Your objective
Your job is to report every line of the entries that has "assumed".

Data extract
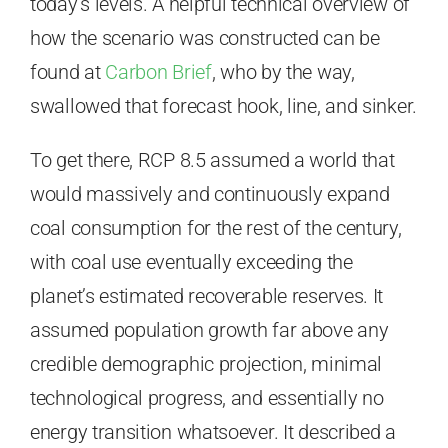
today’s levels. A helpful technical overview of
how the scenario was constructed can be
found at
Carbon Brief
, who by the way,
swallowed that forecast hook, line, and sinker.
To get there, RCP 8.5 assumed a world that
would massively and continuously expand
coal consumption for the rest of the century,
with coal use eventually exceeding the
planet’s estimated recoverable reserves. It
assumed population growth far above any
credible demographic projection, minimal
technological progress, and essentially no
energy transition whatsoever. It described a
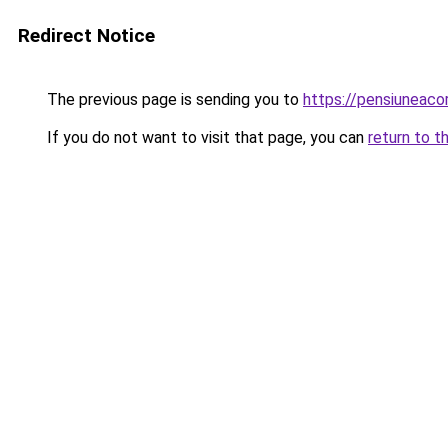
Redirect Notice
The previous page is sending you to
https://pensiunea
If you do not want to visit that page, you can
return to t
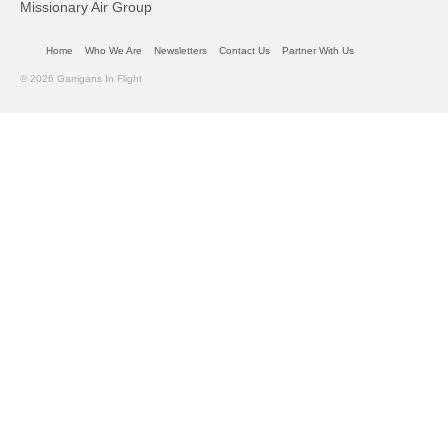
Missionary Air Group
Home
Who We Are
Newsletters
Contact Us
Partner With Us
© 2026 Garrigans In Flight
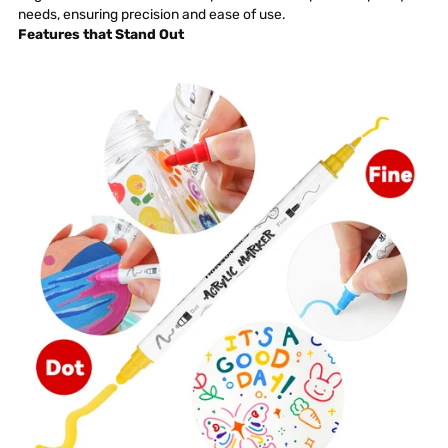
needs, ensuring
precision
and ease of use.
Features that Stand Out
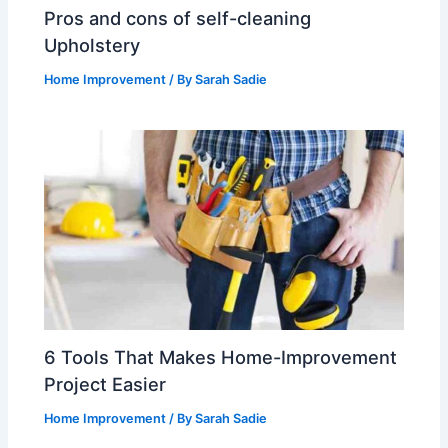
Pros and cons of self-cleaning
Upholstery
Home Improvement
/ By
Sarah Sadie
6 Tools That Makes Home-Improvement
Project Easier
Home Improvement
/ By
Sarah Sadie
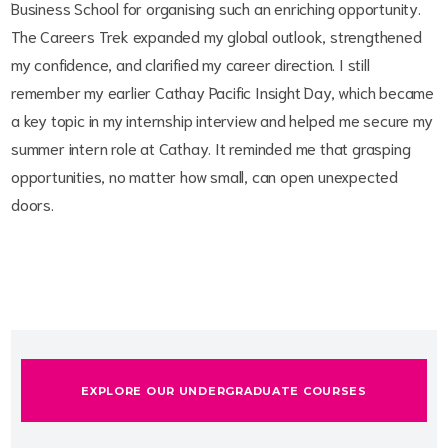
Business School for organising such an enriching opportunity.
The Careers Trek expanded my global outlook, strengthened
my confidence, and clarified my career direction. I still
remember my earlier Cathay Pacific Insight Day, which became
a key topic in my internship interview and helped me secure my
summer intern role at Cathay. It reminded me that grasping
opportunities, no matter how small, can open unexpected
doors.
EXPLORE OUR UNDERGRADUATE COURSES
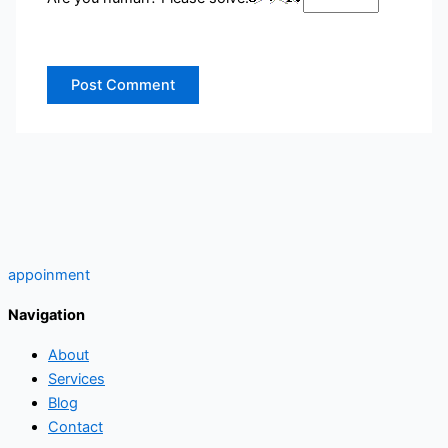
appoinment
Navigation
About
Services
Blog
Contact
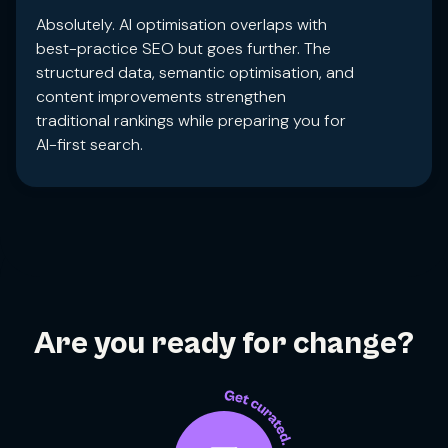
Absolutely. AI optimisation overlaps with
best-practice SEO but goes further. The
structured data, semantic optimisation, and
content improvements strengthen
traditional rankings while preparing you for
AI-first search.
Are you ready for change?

Completed exercise
To get there, RCP 8.5 assumed a world that
assumed population growth far above any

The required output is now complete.